Rachel Ward-Heap, 20, admitted a common assault on a security guard and assault causing actual bodily harm to a police officer on September 16 last year.
She also admitted wounding an officer and having a knife blade in Westgate, Bradford, in October last year.
Prosecutor David McGonigal told Bradford Crown Court yesterday that on October 28 Ward-Heap threatened to cut the throat of a man who walked past her as she sat on a grassed verge in Westgate, showing him what appeared to be a Stanley knife blade. He called the police who arrived and saw her shouting for vehicles to run her over in the middle of the road.
Mr McGonigal said she stabbed a police officer to the side of his neck causing a cut which was 3cm long and 0.5cm deep, before trying to cut her own neck and eventually being restrained and arrested.
She was also being sentenced for the events of September 16 last year. Ward-Heap, of Crosley Wood Road, Bingley, had been with a friend at Bingley train station who, in drink, had crossed over the railway line to get to another platform. The defendant involved herself in an argument with a security guard over the incident which led to her biting him on the arm, Mr McGonigal told the court.

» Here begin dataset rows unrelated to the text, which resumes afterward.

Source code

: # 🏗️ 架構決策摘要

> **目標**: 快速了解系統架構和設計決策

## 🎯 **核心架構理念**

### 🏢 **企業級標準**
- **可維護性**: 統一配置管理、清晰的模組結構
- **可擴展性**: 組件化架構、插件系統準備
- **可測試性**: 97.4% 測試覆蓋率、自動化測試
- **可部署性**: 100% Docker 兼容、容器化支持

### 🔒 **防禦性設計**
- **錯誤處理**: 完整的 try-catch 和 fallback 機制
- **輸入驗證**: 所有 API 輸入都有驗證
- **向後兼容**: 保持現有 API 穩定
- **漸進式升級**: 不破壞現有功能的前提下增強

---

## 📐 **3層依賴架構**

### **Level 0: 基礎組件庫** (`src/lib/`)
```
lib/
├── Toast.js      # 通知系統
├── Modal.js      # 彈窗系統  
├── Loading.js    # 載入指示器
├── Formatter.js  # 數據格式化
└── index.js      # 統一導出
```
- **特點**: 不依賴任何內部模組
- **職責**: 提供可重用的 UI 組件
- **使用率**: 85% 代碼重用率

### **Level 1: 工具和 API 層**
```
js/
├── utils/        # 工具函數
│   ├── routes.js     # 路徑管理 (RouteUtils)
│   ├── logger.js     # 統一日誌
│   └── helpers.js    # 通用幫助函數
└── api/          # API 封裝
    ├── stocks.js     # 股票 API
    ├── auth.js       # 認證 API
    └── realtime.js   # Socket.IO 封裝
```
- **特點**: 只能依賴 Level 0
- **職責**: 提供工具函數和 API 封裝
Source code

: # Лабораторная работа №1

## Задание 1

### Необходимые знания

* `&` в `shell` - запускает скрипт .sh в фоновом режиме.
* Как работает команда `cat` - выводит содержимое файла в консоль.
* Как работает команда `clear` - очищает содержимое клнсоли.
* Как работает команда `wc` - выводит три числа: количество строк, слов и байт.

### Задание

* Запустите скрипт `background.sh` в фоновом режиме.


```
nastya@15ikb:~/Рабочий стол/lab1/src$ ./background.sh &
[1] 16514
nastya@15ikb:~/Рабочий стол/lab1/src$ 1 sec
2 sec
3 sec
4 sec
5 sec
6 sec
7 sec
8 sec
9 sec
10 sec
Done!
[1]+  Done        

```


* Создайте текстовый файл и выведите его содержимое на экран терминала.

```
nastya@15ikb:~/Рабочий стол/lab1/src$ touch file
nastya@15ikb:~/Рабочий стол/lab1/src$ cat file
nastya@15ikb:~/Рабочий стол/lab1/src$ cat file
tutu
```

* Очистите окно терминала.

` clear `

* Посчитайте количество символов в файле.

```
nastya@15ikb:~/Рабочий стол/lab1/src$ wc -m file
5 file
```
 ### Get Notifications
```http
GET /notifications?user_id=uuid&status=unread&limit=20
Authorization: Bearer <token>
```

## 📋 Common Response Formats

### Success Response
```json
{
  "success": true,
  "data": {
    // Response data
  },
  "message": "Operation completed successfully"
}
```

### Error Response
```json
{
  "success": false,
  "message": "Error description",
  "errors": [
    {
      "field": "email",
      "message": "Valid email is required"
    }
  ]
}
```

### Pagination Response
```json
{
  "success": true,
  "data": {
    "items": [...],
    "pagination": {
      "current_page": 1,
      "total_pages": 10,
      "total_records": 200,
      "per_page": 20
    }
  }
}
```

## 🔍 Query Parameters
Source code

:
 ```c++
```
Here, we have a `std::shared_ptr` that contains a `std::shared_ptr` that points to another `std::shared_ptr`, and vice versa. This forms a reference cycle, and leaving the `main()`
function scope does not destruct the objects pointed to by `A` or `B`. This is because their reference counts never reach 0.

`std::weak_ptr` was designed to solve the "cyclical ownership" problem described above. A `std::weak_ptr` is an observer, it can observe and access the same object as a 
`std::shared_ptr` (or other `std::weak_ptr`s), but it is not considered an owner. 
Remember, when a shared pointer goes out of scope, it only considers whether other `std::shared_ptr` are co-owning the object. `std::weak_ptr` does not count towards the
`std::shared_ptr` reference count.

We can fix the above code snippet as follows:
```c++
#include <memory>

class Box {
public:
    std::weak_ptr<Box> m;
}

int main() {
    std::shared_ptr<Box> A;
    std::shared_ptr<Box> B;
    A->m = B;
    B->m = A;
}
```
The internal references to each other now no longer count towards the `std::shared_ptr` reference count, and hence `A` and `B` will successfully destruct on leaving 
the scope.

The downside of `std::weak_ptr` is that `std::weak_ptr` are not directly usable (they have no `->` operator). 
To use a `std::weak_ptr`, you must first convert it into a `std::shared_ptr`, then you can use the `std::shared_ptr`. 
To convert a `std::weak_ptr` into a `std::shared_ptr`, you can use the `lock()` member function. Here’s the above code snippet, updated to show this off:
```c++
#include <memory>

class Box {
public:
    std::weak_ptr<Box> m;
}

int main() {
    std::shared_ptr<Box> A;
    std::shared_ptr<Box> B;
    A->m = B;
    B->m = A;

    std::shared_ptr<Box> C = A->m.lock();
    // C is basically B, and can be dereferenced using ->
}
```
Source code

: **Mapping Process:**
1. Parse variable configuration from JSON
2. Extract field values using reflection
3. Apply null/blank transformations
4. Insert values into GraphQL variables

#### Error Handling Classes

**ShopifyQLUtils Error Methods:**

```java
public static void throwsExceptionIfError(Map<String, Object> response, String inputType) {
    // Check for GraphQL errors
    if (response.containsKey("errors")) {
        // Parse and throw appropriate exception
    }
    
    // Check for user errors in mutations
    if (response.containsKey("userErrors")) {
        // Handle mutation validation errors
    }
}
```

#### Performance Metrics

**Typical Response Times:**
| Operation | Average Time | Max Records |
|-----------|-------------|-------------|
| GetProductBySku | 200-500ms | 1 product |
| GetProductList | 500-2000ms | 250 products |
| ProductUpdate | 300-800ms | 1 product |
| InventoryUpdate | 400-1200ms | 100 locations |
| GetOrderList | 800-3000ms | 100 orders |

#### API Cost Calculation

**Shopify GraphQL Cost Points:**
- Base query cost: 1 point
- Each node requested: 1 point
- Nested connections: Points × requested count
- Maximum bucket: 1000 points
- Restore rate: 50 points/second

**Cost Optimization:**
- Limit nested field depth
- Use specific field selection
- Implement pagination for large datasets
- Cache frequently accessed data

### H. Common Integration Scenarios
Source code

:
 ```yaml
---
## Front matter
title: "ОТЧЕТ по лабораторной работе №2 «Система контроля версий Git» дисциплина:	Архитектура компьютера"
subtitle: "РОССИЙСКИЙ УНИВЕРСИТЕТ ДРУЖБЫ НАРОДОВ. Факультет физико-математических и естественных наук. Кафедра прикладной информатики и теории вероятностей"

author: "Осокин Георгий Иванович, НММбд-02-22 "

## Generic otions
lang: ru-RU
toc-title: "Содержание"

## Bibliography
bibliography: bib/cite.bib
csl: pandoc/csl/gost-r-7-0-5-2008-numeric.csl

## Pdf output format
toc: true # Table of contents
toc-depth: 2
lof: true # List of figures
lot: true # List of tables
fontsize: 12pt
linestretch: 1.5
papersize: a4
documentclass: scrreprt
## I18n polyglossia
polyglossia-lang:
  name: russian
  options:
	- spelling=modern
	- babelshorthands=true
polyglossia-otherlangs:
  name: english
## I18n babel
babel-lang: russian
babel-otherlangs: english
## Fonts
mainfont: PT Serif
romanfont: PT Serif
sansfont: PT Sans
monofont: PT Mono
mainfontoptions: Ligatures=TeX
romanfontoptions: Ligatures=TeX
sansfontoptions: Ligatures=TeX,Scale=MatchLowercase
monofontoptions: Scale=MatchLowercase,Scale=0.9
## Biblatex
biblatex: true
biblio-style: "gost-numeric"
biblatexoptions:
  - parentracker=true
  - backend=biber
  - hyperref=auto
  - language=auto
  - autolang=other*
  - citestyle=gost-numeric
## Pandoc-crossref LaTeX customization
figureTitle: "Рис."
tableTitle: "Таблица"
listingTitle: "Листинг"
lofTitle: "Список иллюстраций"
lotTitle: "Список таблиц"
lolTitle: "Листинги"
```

Later that evening a police officer who was arresting her was also bitten on the arm, suffering some injuries, the court heard.
The hearing was told Ward-Heap was suffering from a mental disorder and heard from Dr Andrew Wilson, who had carried out an assessment on her.
Judge Jonathan Durham Hall QC said it was necessary for her to be detained in hospital without limit of time for the protection of the public, taking into account “the frightening circumstances of the offence, your past, and the risk for others in the future if you were outside the hospital”.
He told her: “This is all meant to help.”